### Exercise
The lines below, from the first through the one containing "depolarization in the", are to be given again exactly, with pictures left out and nothing added.

### Dataset section
※ ※ ※
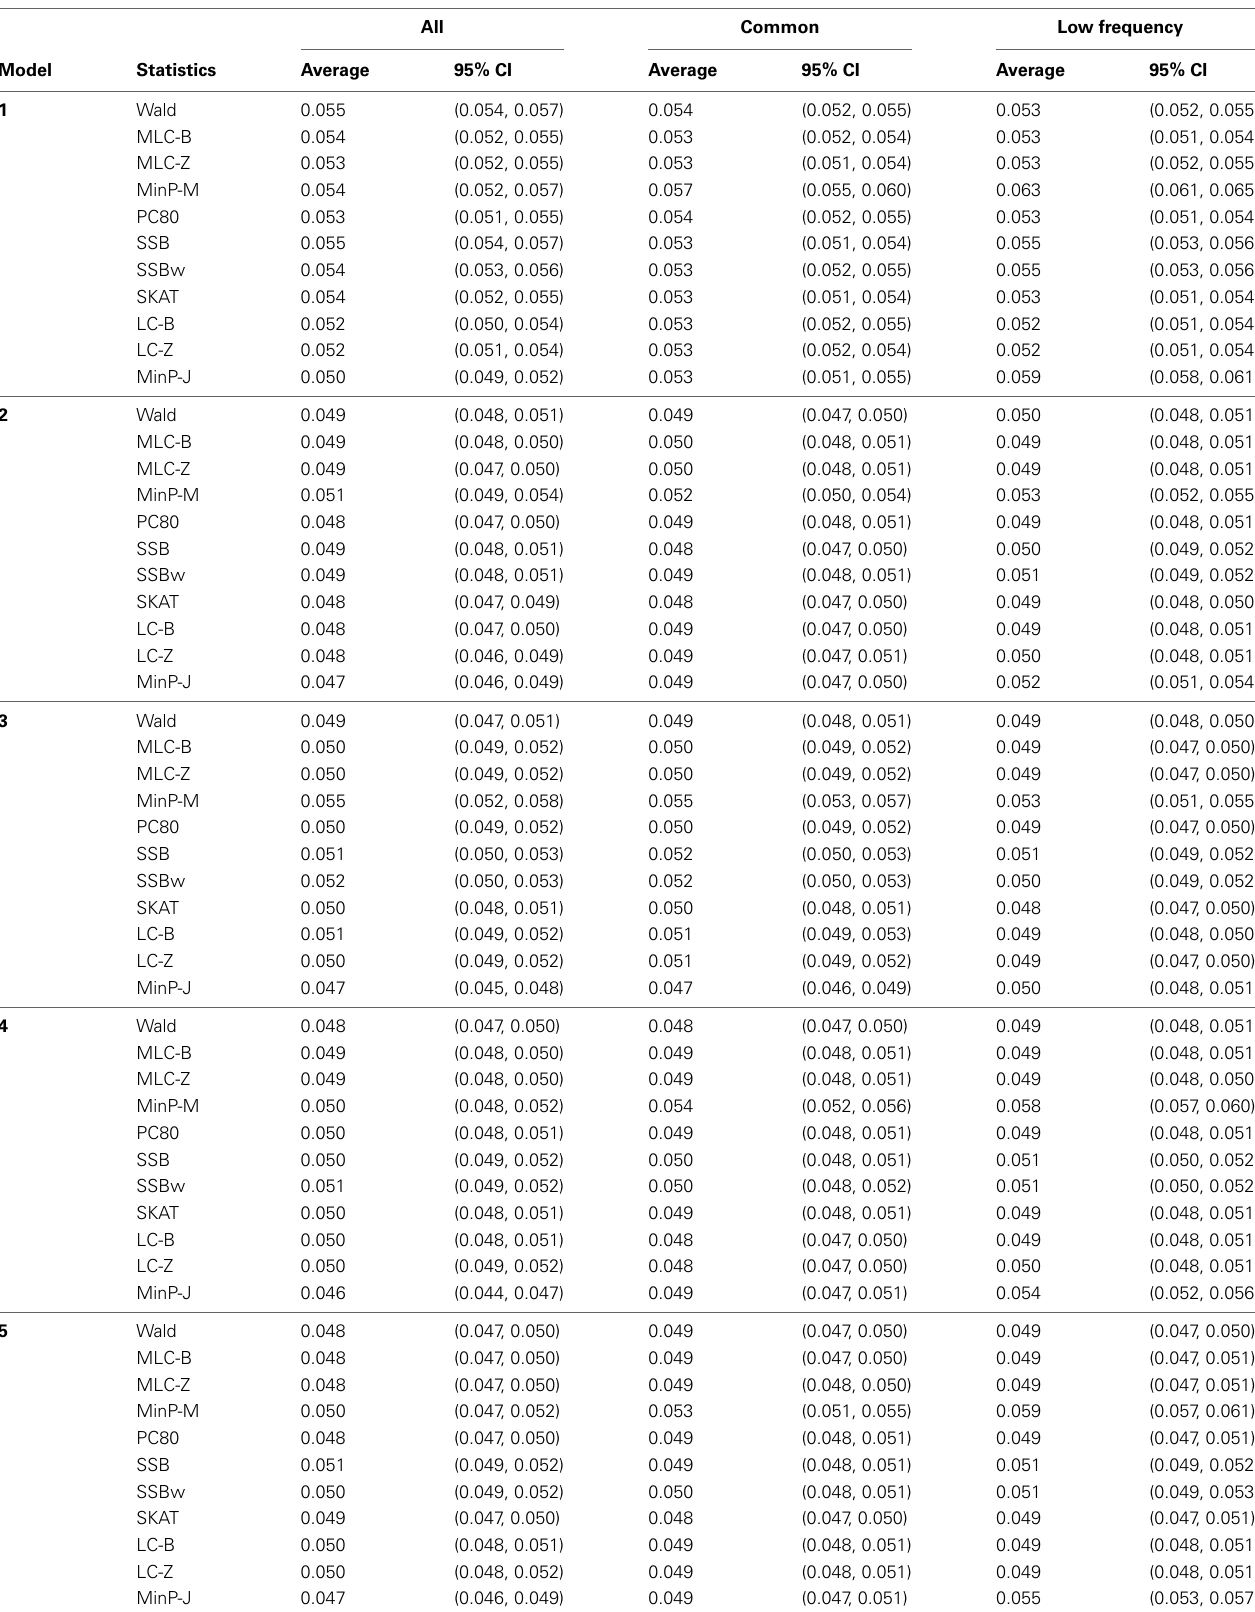
Table 4 | Empirical type I error of gene-based statistics ( N = 1000 replicates) at the 0.05 level for three analysis sets, averaged over 85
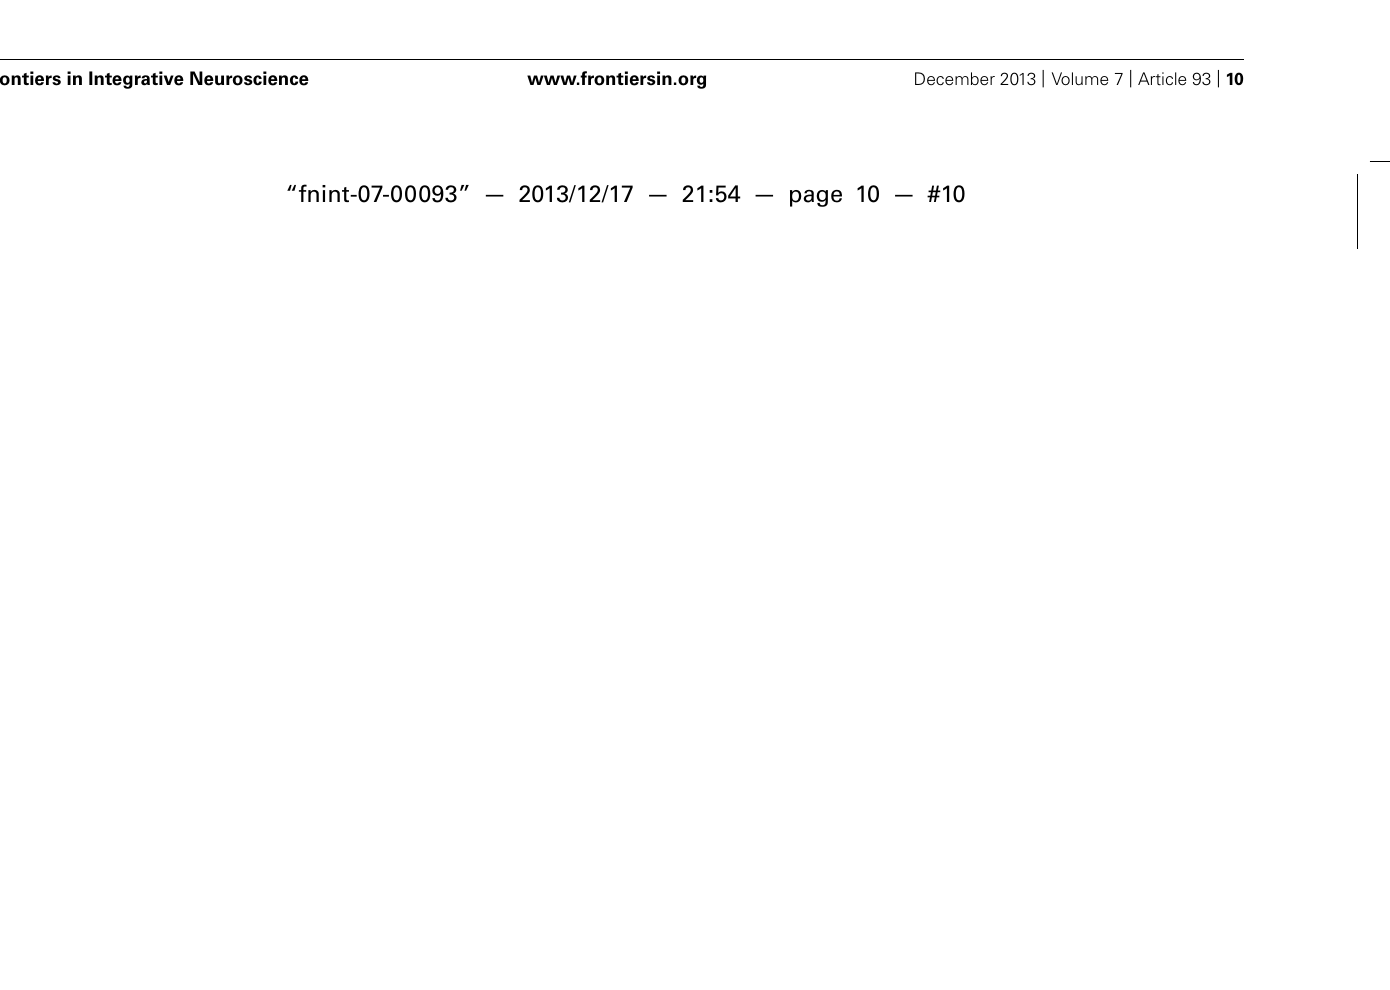
depolarization in the presence (square symbols) and absence (circles) of MAGL inhibitor JZL184 in female (left panel) and male (right panel) LH rats is plotted. GABA A IPSCs amplitude was normalized to the averaged value (dotted line) before depolarization. Each symbol represents the averaged value obtained from different cells. (C,D) Bar graphs summarizing the enhancing effect of JZL184 on DSI magnitude at both rostral (5 s; C ) and caudal (0.5 s; D ) afferents onto DA cells in male LH rats. Note that DSI at both inhibitory afferents in males is no longer different from DSI in females as measured during vehicle bath application. Data are expressed as mean ±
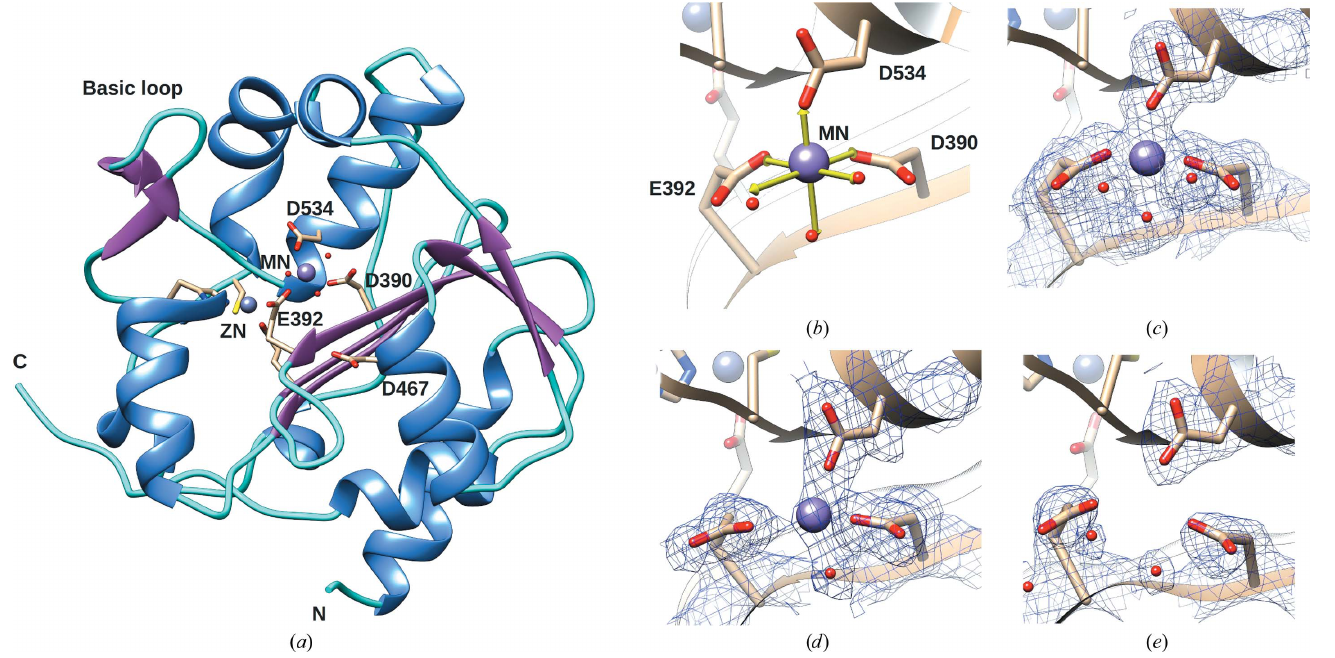
Figure 3 Crystal structure of MOPV NP-exo complexed with Mn 2+ and soaked in the presence of ALD. ( a ) Ribbon representation of MOPV NP-exo complexed with Mn 2+ (PDB entry 6sx8). Mn 2+ is represented as a purple sphere and coordinated by three water molecules (red spheres). The protein structure color code follows that in Fig. 1. Catalytic residues are labeled. Three of the residues coordinating the structural Zn 2+ ion (gray sphere) are also shown, with their side chains in stick representation. ( b ) Enlargement of the Mn 2+ ion in the active site of MOPV NP-exo complexed with Mn 2+ . The theoretical Mn 2+ coordination by the catalytic residues and water molecules is illustrated by yellow arrows. ( c, d , e ) The same view as in ( b ) presenting a 2 F o (cid:4) F c map corresponding to the metal ion-binding site contoured at 1.3 (cid:5) at different soaking times: ( c ) 6 min (PDB entry 6t6l), ( d ) 12 min (PDB entry 6t2a) and ( e ) overnight (PDB entry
※ ※ ※
### Exercise solution
Table 4 | Empirical type I error of gene-based statistics ( N = 1000 replicates) at the 0.05 level for three analysis sets, averaged over 85
depolarization in the presence (square symbols) and absence (circles) of MAGL inhibitor JZL184 in female (left panel) and male (right panel) LH rats is plotted. GABA A IPSCs amplitude was normalized to the averaged value (dotted line) before depolarization. Each symbol represents the averaged value obtained from different cells. (C,D) Bar graphs summarizing the enhancing effect of JZL184 on DSI magnitude at both rostral (5 s; C ) and caudal (0.5 s; D ) afferents onto DA cells in male LH rats. Note that DSI at both inhibitory afferents in males is no longer different from DSI in females as measured during vehicle bath application. Data are expressed as mean ±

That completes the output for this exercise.